Расползается мёртвым пятном по земле
Мудрость трухлявого пня.
Ведомо каждому — солнца нет,
И нет в темноте огня…
Песня заканчивалась. Резко оборвалась басовая линия, замолкли гитары, оставив после себя звучное вибрирующее эхо. Костя выдал короткую дробь на «ведущем», пустил палочки сплясать финальный танец на томах и на прощанье дважды ударил по крэшам.
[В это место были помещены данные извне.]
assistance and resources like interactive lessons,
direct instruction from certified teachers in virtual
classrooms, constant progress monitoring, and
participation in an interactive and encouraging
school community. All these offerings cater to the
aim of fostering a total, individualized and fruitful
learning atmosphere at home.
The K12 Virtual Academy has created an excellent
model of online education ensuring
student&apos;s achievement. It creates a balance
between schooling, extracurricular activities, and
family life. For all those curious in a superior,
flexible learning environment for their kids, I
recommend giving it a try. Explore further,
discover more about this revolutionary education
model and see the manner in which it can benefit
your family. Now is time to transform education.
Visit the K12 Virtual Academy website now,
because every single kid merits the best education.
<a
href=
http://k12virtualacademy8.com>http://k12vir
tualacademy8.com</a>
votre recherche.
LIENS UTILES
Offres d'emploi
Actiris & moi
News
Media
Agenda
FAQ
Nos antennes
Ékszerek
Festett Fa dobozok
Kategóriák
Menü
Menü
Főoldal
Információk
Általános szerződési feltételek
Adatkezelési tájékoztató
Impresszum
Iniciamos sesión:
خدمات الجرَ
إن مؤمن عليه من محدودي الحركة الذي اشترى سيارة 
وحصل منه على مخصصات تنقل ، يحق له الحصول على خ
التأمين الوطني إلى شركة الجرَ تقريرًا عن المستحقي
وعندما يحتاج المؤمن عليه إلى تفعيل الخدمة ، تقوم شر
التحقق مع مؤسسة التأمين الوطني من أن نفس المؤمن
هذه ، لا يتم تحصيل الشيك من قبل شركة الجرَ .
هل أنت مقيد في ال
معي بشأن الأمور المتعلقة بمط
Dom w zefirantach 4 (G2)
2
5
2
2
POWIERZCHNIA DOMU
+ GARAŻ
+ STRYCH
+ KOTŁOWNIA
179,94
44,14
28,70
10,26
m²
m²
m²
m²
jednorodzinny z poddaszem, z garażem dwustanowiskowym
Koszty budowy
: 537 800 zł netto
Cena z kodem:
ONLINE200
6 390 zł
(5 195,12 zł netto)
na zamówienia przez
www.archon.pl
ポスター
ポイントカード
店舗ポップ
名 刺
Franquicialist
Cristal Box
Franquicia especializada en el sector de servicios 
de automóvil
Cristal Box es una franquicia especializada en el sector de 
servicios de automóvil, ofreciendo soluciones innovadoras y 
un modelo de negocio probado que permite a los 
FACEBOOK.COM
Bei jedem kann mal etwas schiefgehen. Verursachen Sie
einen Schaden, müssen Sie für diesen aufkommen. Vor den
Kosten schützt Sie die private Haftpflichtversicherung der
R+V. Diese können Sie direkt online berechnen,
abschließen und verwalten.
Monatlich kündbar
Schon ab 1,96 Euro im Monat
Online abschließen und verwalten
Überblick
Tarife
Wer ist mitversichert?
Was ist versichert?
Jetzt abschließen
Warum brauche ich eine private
Их гулкий звон на несколько томительно длинных мгновений заполнил собой всё вокруг, а когда он стих, наступила полная тишина.
Опустив ноющие от усталости руки, Костя услышал тяжёлое дыхание — своё и Дыбы, стоящего ближе всех.
— О-хре-нительно! — гаркнул Цеп, вновь запустив время.
— В жопу засунь своё «охренительно», — тут же огрызнулся Илюха. — Я остановиться не мог. Жесть. Полная жесть! Смотрите!
Он поднял ладони, демонстрируя разбитые в кровь пальцы:
— Чем сильнее я пытался перестать играть, тем настойчивее меня заставляли. Сука, это ужасно! Как будто… как будто тело перестало подчиняться.
— А голос вы слышали? — не обращая внимания на жалобы басиста, спросил Дыба. — Не снаружи, а внутри? Кто-то пел, и в разы лучше, чем Выродок.
— Ещё бы! — энергично закивал Цеп. — Не знаю, что это было такое, но, чуваки, мы сейчас с вами слабали лучший блэк в истории, отвечаю.
— Я знаю, кто пел, — сказал Костя прежде, чем Илюха успел вновь подать голос. — Сейчас покажу.
Встав из-за установки, он бережно вытащил из рюкзака банку. Несколько мгновений разглядывал существо — в тусклом свете оно больше походило на человека — а затем поставил ее на край возвышения, на всеобщее обозрение. Сказал:
— Это моя муза, — и отступил в сторону.
Музыканты сгрудились перед банкой. На лице Илюхи читалось неприкрытое отвращение.
— Что за хреновина вообще? — покачал головой басист. — Корень какой-то?
— Иди на хрен, корень, — одёрнул его Цеп. — Ты ее не слышишь, что ли?